▶ _Assigned task_: Return the line that contains "not (d1, x4);" plus every line after it to the end of the entries below, exactly as given, and stop there.

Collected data
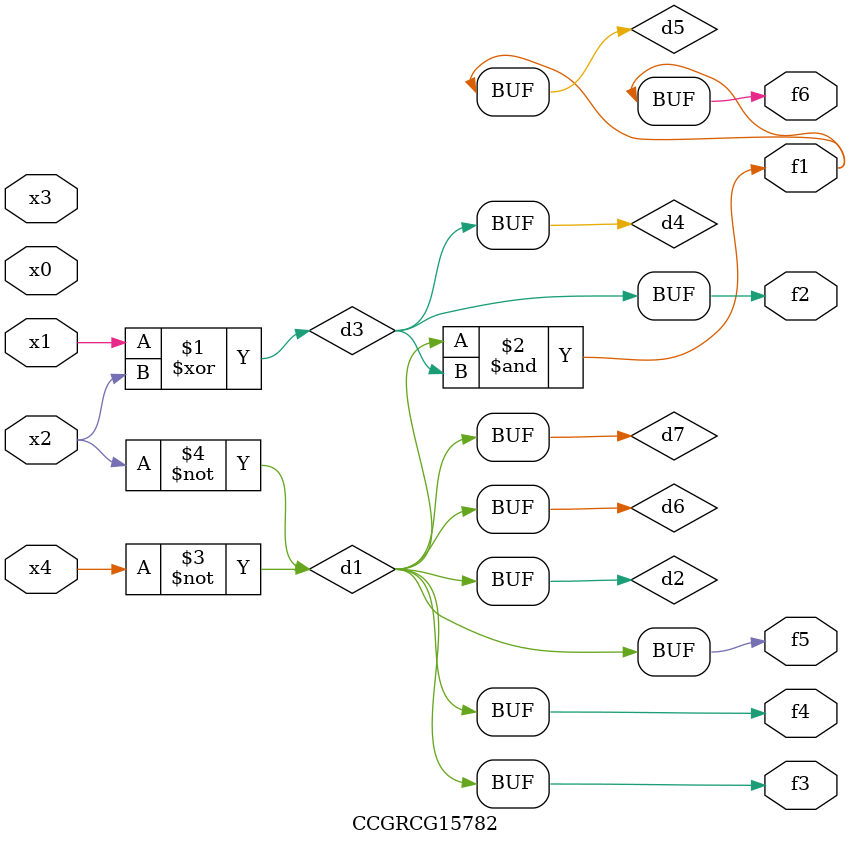
<source format=v>
module CCGRCG15782(
	input x0, x1, x2, x3, x4,
	output f1, f2, f3, f4, f5, f6
);

	wire d1, d2, d3, d4, d5, d6, d7;

	not (d1, x4);
	not (d2, x2);
	xor (d3, x1, x2);
	buf (d4, d3);
	and (d5, d1, d3);
	buf (d6, d1, d2);
	buf (d7, d2);
	assign f1 = d5;
	assign f2 = d4;
	assign f3 = d7;
	assign f4 = d7;
	assign f5 = d7;
	assign f6 = d5;
endmodule

</source>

▶ _Expected output_:
	not (d1, x4);
	not (d2, x2);
	xor (d3, x1, x2);
	buf (d4, d3);
	and (d5, d1, d3);
	buf (d6, d1, d2);
	buf (d7, d2);
	assign f1 = d5;
	assign f2 = d4;
	assign f3 = d7;
	assign f4 = d7;
	assign f5 = d7;
	assign f6 = d5;
endmodule

</source>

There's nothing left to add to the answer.